Most senior clubs now play in the RFUW's national league structure. The RFUW also runs a National knockout cup competition, and (until 2008) ran a National 7s tournament.

Junior rugby is played in two three-year-wide age bands, U18 (for ages 15–17) and U15 (for ages 12–14) – younger girls play alongside boys in the RFU's "continuum". These age bands were introduced in 2007 replacing U17 and U14 bands which in turn had replaced U18 and U16 age bands in 2004. Girls cannot play adult rugby until they have passed their 18th birthday. From 2010/11 most clubs joined a national league structure introduced by the RFUW. These largely replaced the knock-out National Cups for U15 and U18 teams.
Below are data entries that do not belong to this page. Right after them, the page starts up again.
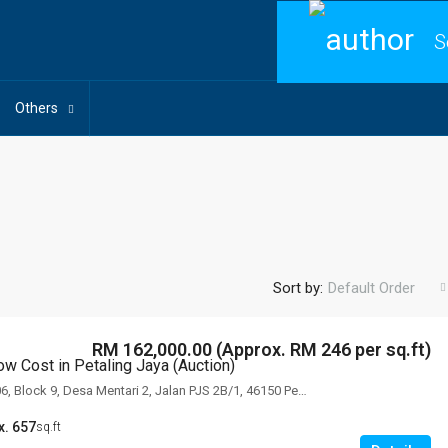
S
Others
Sort by:
Default Order
RM 162,000.00 (Approx. RM 246 per sq.ft)
ow Cost in Petaling Jaya (Auction)
Unit No. B9-17-06, Block 9, Desa Mentari 2, Jalan PJS 2B/1, 46150 Petaling Jaya, Selangor
x. 657
sq.ft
The RFUW continue to organise a National 7s tournament for junior teams.

===Elite rugby===

The RFUW currently organises a Divisional programme at three age groups (U15, U18 and Senior), a Super Fours competition for the top players, and international fixtures for U20, A and Full International teams. As well as Talent Development Groups at both U18 and U15 level

The first women's international rugby union match in Great Britain took place when Great Britain played against France in April 1986 at Richmond Athletic Ground, London. France won 14 – 8. Since then Great Britain has played Holland and Italy and taken part in the first European Cup against France, Holland and Italy. Great Britain has not played since they beat Italy in 1990. England first played against Wales on 5 April 1987, when they won 22 – 4 at Pontypool Park, Wales. An England v Wales International has taken place every year since. England have also now played more internationals than any other team (see here for a complete list).
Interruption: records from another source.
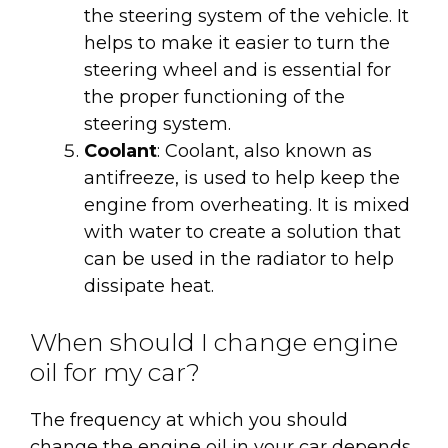
the steering system of the vehicle. It
helps to make it easier to turn the
steering wheel and is essential for
the proper functioning of the
steering system.
Coolant
: Coolant, also known as
antifreeze, is used to help keep the
engine from overheating. It is mixed
with water to create a solution that
can be used in the radiator to help
dissipate heat.
When should I change engine
oil for my car?
The frequency at which you should
change the engine oil in your car depends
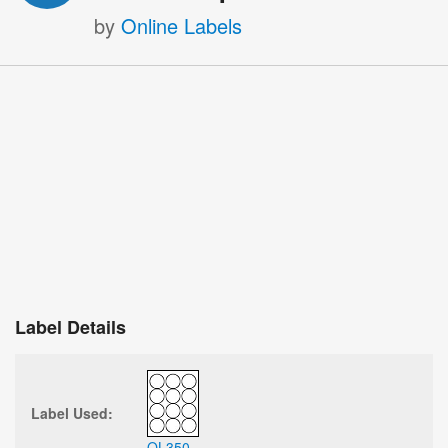
by
Online Labels
Label Details
Label Used:
OL350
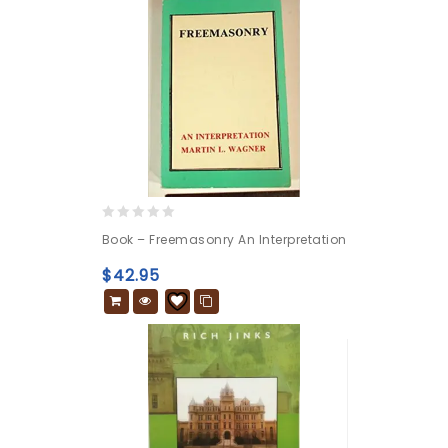
0
Book – Freemasonry An Interpretation
out
of
$
42.95
5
The first ever Women's Rugby World Cup was held in Cardiff, Great Britain in 1991. Twelve countries participated in the Tournament, held over a week. France, New Zealand, USA and England emerged as the semi-finalists, with USA beating England 19 – 6 in the final at Cardiff Arms Park. England gained their revenge in 1994 beating 38–23 in the final, and have since reached the final in 1998 and 2006 losing on both cases to New Zealand, the 2010 world cup was held in England, mainly in Surrey sports park – now dubbed the home of the RFUW. England lost in the final by a drop kick from the New Zealand team.
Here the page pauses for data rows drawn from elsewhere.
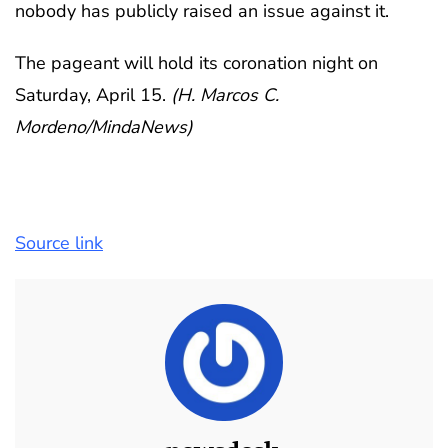
nobody has publicly raised an issue against it.
The pageant will hold its coronation night on
Saturday, April 15.
(H. Marcos C.
Mordeno/MindaNews)
Source link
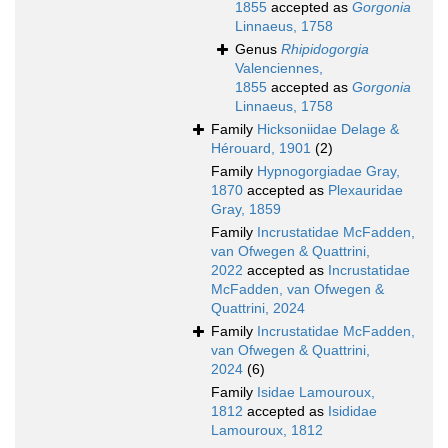
1855
accepted as
Gorgonia
Linnaeus, 1758
Genus
Rhipidogorgia
Valenciennes,
1855
accepted as
Gorgonia
Linnaeus, 1758
Family
Hicksoniidae Delage &
Hérouard, 1901
(2)
Family
Hypnogorgiadae Gray,
1870
accepted as
Plexauridae
Gray, 1859
Family
Incrustatidae McFadden,
van Ofwegen & Quattrini,
2022
accepted as
Incrustatidae
McFadden, van Ofwegen &
Quattrini, 2024
Family
Incrustatidae McFadden,
van Ofwegen & Quattrini,
2024
(6)
Family
Isidae Lamouroux,
1812
accepted as
Isididae
Lamouroux, 1812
The 1995/1996 season saw the introduction of a Home Nations Championship between England, Ireland, Scotland and Wales, which England won in its inaugural year. England won the Championship every year except from the 1997/98 season when Scotland won it. France joined the competition in the 1998/99 season making it the Five Nations Championship with England achieving the Grand Slam.

In the 2001/02 season the competition expanded to be known as the Women's Six Nations Championship, and England have won the title more than any other nation, including six back-to-back wins between 2006 and 2011.